70S Ribosomes: Prokaryotes have 70S ribosemes. The 70S ribosomes are comparatively smaller in size and have sedimentation coefficient 70S with molecular weight 2.7×106 daltons. Electron microscopy measures the dimension of the 70S ribosomes as170 ×170 × 200 Ao. They occur in the prokaryotic cells of the blue green algae and bacteria and also in mitochondria and chloroplasts of eukaryotic cells.
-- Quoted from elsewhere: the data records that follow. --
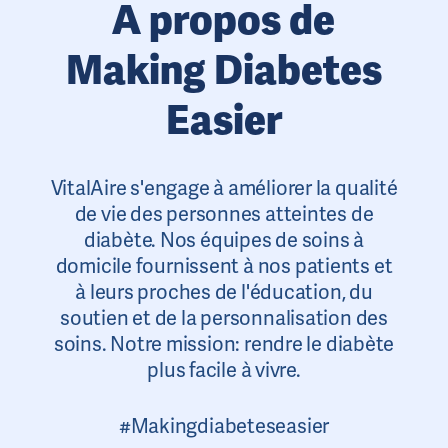
A propos de
Making Diabetes
Easier
VitalAire s'engage à améliorer la qualité
de vie des personnes atteintes de
diabète. Nos équipes de soins à
domicile fournissent à nos patients et
à leurs proches de l'éducation, du
soutien et de la personnalisation des
soins. Notre mission: rendre le diabète
plus facile à vivre.
#Makingdiabeteseasier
80S Ribosomes: Eukaryotes have 80S ribosomes. The 80S ribosomes have sedimentation coefficient of 80S and molecular weight 40 × 106 daltons. The 80S ribosomes occur in eukaryotic cells of the plants and animals. The ribosomes of mitochondria and chloroplasts are always smaller than 80S cytoplasmic ribosomes and are comparable to prokaryotic ribosomes in both size and sensitivity to antibiotics. However their sedimentation values vary in different phyla, 77S in mitochondria of fungi, 60S in mitochondria of mammals and 60S in mitochondria of animals.
Number of ribosomes:
An E. coli cell contains 10,000 ribosomes, forming 25 per cent of the total mass of the bacterial
cell. Whereas, mammalian cultured cells contain 10 million ribosomes per cell.
Chemical composition:
The ribosomes are chemically composed of RNA and proteins as their major constituents; both occurring approximately in equal proportions in smaller as well as larger subunit. The 70S ribosomes contain more RNA (60 to 40%) than the proteins (36 to 37%). The ribosomes of E. coli contain 63% rRNA and 37% protein. While the 80S ribosomes contain less RNA (40 to 44%) than the proteins (60 to 56%), yeast ribosomes have 40 to 44% RNA and 60 to 56% proteins; ribosomes of pea seedling contain 40% RNA and 60% proteins. There is no lipid content in ribosomes.
Ribosomal RNAs:
RNA constitutes about 60 percent of the mass of a ribosome. The 70S ribosomes contain three types of rRNA, viz., 23S rRNA, 16S rRNA, 5S rRNA. The 23S and 5S rRNA occur in the larger 50S ribosomal subunit, while the 16S rRNA occurs in the smaller 30S ribosomal subunit. Assuming an average molecular weight for one nucleotide to be 330 daltons, one can calculate the total number of each type of rRNA. Thus, the 23S rRNA consists of 3300 nucleotides, 16S rRNA contains 1650 nucleotides and 5S rRNA includes 120 nucleotides in it. The 80S ribosomes contain four types of rRNA, 28S rRNA (or 25-26 rRNA in plants, fungi and protozoa), 18S rRNA, 5S rRNA and 5.8S rRNA. The 28S, 5S and 5.8S rRNAs occur in the larger 60S ribosomal subnit, while the 18S rRNA occurs in the smaller 40S ribosomal subunit. About 60 per cent of the rRNA is helical (i.e., double stranded) and contains paired bases. These double stranded regions are due to hairpin loops between complimentary regions of the linear molecule.
The 28S rRNA has the molecular weight 1.6 × 106 daltons and its molecule is double stranded
and having nitrogen bases in pairs. The 18S rRNA has the molecular weight 0.6x106 daltons and
consists of 2100 nucleotides. The 18S and 28S ribosomal RNA contain a characteristic number of methyl groups, mostly as 2'-O-methyl ribose. The molecule of 5S rRNA has a clover leaf shape and a length equal to 120 nucleotides. The 5.8S rRNA is intimately associated with the 28S rRNA molecule and has, therefore, been referred to as 28S-associated ribosomal RNA (28S-A rRNA). The 55S ribosomes of mammalian mitochondria lack 5S rRNA but contain 21S and 12S rRNAs. The 21S rRNA occurs in larger or 35S ribosomal subunits, while 12S rRNA occur in smaller or 25S ribosomal subunit. It is thought that each ribosomal subunit contains a highly folded ribonucleic acid filament to which the various proteins adhere. But as the ribosomes easily bind the basic dyes so it is concluded that RNA is exposed at the surface of the ribosomal subunits, and the protein is assumed to be in the interior in relation to non-helical part of the RNA.